PARAMUS, N.J. – Haymes Snedeker is 46 years old; a young 46 on most days, but on this Tuesday afternoon, he was feeling every bit his age.
Snedeker, the older brother of Brandt Snedeker, had just wrapped up his first U.S. Amateur in two decades, posting 19 over in 36 holes around The Ridgewood Country Club, the A.W. Tillinghast gem that the gray-bearded Snedeker called “the toughest golf course I’ve ever played.”
“It's almost like I’ve been in a foxhole for two days – guns going off, a little bit of shellshock,” Snedeker said. “I think it’ll take a couple days to appreciate the fact that I’m here. I didn’t just want to make it here; I wanted to play well, and I put a little too much pressure on myself.”
That competitive spirit still burns inside the older Snedeker brother, even after all these years, and even as the talent gap has widened considerably between Snedeker and today’s college studs. Distance especially; Haymes reckoned he had about 220 yards into at least five par-4s at Ridgewood.
Following Haymes’ opening 83, what he estimates is the worst score he’s ever posted in a USGA championship, he received a text from Brandt, who at 41 has experienced something similar out on Tour.
Part of Brandt’s message: “Welcome to my world.”

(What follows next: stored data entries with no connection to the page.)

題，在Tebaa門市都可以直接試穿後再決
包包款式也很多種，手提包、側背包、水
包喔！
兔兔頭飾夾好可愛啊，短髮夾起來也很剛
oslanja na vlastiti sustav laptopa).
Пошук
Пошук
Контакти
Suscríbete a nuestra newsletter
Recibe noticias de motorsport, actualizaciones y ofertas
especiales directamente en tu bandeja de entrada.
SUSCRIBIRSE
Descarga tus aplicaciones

“Everyone’s 20 years younger and they hit the ball 30 yards past you, and they’re in good shape, and they’re just better all around. He’s like, ‘I have to play four great rounds of golf, flawless, to beat these kids,’ and I feel the same way. These college kids, I’ve never seen anything like it. They have no fear … and I’m a shell of my former self.”
Born five years before Brandt, Haymes was an all-conference player his senior year at Ole Miss in 1999, but unlike his brother, now a nine-time Tour winner and Ryder Cupper, Haymes knew his professional prospects were limited. A four-time academic All-American, Haymes remained amateur and instead went to law school and eventually became one of the nation’s youngest municipal court judges at age 32.

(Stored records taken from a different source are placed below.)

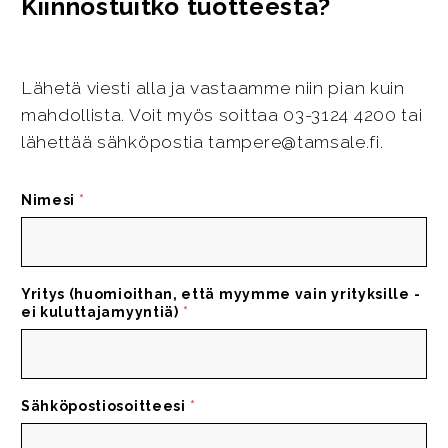
Kiinnostuitko tuotteesta?
Lähetä viesti alla ja vastaamme niin pian kuin
mahdollista. Voit myös soittaa 03-3124 4200 tai
lähettää sähköpostia tampere@tamsale.fi.
Nimesi
*
Yritys (huomioithan, että myymme vain yrityksille -
ei kuluttajamyyntiä)
*
Sähköpostiosoitteesi
*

In his 20s, he teed it up in a few USGA championships, reaching the Round of 16 at the 2002 U.S. Amateur Public Links, the year before Brandt won, and that same year qualifying for both the U.S. Amateur and U.S. Mid-Amateur.

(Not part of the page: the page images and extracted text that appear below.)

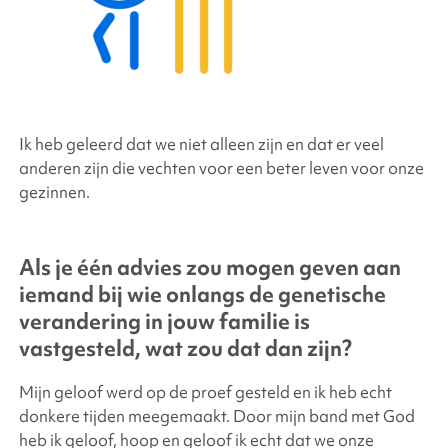
Ik heb geleerd dat we niet alleen zijn en dat er veel
anderen zijn die vechten voor een beter leven voor onze
gezinnen.
Als je één advies zou mogen geven aan
iemand bij wie onlangs de genetische
verandering in jouw familie is
vastgesteld, wat zou dat dan zijn?
Mijn geloof werd op de proef gesteld en ik heb echt
donkere tijden meegemaakt. Door mijn band met God
heb ik geloof, hoop en geloof ik echt dat we onze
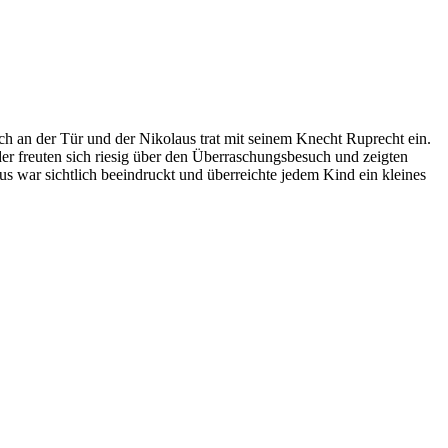
h an der Tür und der Nikolaus trat mit seinem Knecht Ruprecht ein.
der freuten sich riesig über den Überraschungsbesuch und zeigten
aus war sichtlich beeindruckt und überreichte jedem Kind ein kleines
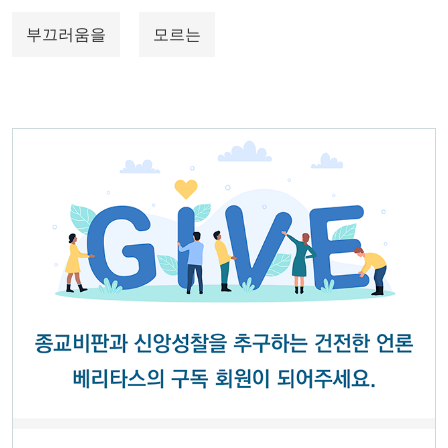
부끄러움을
모르는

He did turn pro briefly after winning Big Break in 2008 – he only sent in an application at the urging of his brother – but he logged just one Tour start, alongside Brandt at the 2009 event at Disney. He got his amateur status back a few years later and qualified for the 2013 U.S. Mid-Amateur, his last USGA event prior to this week.
Now the father of two teenagers and the co-founder of a successful real estate development firm in Fairhope, Alabama, Haymes probably didn’t have the type of competitive golf career that he once envisioned as a kid, but looking back, it’s hard to complain as he stands just off the 18th green at Ridgewood having just teed it up with the best amateurs in the world – and as he notes, less than 10 years from being eligible for the U.S. Senior Amateur.
“I’ve gotten to follow Brandt for all these years, so that’s kind of filled the void for golf,” said Haymes, who attends a few of Brandt’s tournaments a year and caddied for his brother when he was an amateur at the 2004 Masters. “I live vicariously through him.”
One void that remains, however, is that of their parents, Larry and Candice, who died about eight months apart – Candice of a heart attack in October 2020, and Larry the following June from cancer.
The Snedekers were a close-knit family. They loved the time they spent together, their worlds happily revolving around Brandt’s remarkable career on the golf course. That was part of the reason Haymes didn’t chase pro golf harder; after college, he returned home to care for his parents after major surgeries.
“It’s been tough,” Haymes says. “We think about them every day. You know, we both play golf wanting to make our parents proud. Other than just our own pride and competitive nature, you want to make your parents proud, and I think that’s been a difficulty for both of us not having them here. We’re still making them proud, but they’re not around to really see it. … There’s nothing more I would’ve loved than to have them here. They would’ve been here and eaten up every second.”
Haymes especially misses the phone calls. Whether it was Brandt leaving the golf course or Haymes leaving the office, they’d often call mom and dad.
Instead, on Monday evening, it was Brandt reaching out to his brother over the phone. They didn’t have many highlights to go over, but Brandt told Haymes not to worry, to go out Tuesday and just “enjoy the walk.”
“Soak it up,” Haymes recounts, “because you don’t know if you’ll ever make it back.”
Though Ridgewood had left him feeling beaten, both physically and mentally, Haymes knows he’ll soon relish this moment.
After the journey his career has taken him on, how could he not?